Samedi 19 août 1944

 

Je suis à l’hôtel avec Jo. On frappe à la porte. C’est Guy qui vient d’être libéré de la Santé. Pour une surprise, c’en est une ! Après les grandes effusions, Guy nous raconte son arrestation :

Les bandits de la sûreté l’attendaient dans le couloir de son hôtel. Ils lui passent les menottes et lui disent ensuite « tu n’avais qu’à filer, on ne t’aurait pas tiré dessus ! »

Guy répond « Eh bien relâchez moi » et les flics rétorquent « non, maintenant c’est trop tard ! ».

La police le transmet à la milice qui le passe à tabac et le soumet aussi à la torture en usage chez les « civilisés de l’Europe nouvelle. »

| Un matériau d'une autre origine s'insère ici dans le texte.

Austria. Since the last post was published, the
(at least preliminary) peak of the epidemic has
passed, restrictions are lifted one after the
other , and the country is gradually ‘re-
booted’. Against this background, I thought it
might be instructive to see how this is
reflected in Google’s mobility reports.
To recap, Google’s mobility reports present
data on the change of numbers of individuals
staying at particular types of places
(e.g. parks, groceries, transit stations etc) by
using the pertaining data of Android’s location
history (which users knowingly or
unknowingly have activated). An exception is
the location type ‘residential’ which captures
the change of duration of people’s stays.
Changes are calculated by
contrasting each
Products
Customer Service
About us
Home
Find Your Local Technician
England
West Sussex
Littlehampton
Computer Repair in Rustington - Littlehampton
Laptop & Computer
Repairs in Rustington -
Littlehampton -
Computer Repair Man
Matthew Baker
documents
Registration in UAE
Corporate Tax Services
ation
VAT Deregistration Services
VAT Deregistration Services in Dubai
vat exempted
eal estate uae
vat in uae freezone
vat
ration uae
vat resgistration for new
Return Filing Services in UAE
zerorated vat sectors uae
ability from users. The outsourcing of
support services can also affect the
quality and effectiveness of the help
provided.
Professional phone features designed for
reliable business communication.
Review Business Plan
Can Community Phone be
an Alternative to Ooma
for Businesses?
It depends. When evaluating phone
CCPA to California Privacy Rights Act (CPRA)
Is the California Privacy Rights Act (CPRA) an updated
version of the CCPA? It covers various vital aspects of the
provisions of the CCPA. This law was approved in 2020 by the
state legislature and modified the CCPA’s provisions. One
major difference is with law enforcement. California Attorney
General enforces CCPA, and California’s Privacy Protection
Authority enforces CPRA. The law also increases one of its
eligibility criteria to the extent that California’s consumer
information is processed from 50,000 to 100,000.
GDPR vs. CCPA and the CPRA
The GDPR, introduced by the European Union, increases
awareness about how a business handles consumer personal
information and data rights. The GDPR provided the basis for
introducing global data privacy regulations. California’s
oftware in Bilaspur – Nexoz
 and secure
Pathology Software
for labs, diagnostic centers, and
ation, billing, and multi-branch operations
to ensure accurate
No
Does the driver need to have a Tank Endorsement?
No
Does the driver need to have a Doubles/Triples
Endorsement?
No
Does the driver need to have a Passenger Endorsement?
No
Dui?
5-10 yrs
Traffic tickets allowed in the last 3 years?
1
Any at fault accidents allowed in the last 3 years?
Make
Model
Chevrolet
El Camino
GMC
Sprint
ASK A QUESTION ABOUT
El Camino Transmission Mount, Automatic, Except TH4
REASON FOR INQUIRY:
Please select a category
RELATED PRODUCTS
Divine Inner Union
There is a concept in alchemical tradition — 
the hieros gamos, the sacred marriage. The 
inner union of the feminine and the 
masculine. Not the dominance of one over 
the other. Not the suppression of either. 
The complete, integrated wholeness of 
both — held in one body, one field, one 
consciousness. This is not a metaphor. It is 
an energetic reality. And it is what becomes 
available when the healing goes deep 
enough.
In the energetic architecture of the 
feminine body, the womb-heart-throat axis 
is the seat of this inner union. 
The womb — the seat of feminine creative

Ensuite il est expédié à la Santé.

La veille de l’insurrection, la bureaucratie de la Santé réfléchit qu’elle a le choix entre quelques ennuis avec les autorités allemandes, et la pendaison avec les détenus de la Santé

Les Allemands reculant, le peuple gronde. La direction de la Santé sent sont patriotisme monter avec le thermomètre de la victoire.

Le soir, nous nous apprêtons à regagner notre garage, quand deux camarades arrivent avec un fusil confisqué au domicile d’un milicien. Nous décidons d’aller juger cet individu et nous arrivons à son domicile vers 22 heures.